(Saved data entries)
————————
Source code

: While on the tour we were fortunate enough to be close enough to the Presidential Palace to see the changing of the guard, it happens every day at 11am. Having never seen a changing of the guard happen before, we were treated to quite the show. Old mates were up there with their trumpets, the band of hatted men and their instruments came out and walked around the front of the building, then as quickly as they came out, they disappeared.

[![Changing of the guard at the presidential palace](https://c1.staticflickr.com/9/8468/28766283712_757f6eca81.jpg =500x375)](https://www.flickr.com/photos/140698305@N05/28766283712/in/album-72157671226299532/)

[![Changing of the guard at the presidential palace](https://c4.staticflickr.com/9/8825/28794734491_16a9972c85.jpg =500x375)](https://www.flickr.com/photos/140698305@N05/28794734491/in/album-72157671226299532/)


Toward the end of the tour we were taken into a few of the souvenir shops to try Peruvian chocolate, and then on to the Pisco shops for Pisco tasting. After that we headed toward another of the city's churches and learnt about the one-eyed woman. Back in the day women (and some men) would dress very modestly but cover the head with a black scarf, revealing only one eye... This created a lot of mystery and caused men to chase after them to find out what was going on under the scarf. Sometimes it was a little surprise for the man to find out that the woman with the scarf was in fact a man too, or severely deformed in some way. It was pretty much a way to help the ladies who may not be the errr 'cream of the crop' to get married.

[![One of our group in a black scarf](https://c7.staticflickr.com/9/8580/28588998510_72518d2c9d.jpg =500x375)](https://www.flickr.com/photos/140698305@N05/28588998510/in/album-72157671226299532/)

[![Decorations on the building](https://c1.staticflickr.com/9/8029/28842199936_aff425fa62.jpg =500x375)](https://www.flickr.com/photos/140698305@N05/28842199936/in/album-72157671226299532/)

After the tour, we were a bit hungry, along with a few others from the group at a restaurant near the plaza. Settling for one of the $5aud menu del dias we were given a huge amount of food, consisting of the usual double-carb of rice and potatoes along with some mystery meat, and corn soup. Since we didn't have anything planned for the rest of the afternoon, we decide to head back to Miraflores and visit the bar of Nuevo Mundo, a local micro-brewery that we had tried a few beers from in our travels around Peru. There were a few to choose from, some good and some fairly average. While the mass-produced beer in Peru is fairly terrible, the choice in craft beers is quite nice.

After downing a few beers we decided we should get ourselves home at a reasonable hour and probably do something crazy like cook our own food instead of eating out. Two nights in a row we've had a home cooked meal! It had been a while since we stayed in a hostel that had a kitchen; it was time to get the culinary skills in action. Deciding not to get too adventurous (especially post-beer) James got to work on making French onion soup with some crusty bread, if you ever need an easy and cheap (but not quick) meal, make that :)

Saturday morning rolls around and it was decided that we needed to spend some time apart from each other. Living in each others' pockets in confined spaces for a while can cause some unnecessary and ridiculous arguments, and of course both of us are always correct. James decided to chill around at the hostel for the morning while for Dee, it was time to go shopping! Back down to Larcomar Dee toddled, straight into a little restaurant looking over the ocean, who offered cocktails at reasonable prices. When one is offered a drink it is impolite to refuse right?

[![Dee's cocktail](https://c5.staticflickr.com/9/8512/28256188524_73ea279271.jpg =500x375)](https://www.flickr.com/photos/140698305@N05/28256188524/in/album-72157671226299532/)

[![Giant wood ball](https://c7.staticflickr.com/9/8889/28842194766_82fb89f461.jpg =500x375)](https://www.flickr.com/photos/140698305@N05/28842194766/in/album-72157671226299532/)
————————
▸ Your instructions:
From the records above, copy only the lines starting with the line that holds "[![Decorations on the" and going on through the line that holds "After downing a", exactly as written.

▸ Result:
[![Decorations on the building](https://c1.staticflickr.com/9/8029/28842199936_aff425fa62.jpg =500x375)](https://www.flickr.com/photos/140698305@N05/28842199936/in/album-72157671226299532/)

After the tour, we were a bit hungry, along with a few others from the group at a restaurant near the plaza. Settling for one of the $5aud menu del dias we were given a huge amount of food, consisting of the usual double-carb of rice and potatoes along with some mystery meat, and corn soup. Since we didn't have anything planned for the rest of the afternoon, we decide to head back to Miraflores and visit the bar of Nuevo Mundo, a local micro-brewery that we had tried a few beers from in our travels around Peru. There were a few to choose from, some good and some fairly average. While the mass-produced beer in Peru is fairly terrible, the choice in craft beers is quite nice.

After downing a few beers we decided we should get ourselves home at a reasonable hour and probably do something crazy like cook our own food instead of eating out. Two nights in a row we've had a home cooked meal! It had been a while since we stayed in a hostel that had a kitchen; it was time to get the culinary skills in action. Deciding not to get too adventurous (especially post-beer) James got to work on making French onion soup with some crusty bread, if you ever need an easy and cheap (but not quick) meal, make that :)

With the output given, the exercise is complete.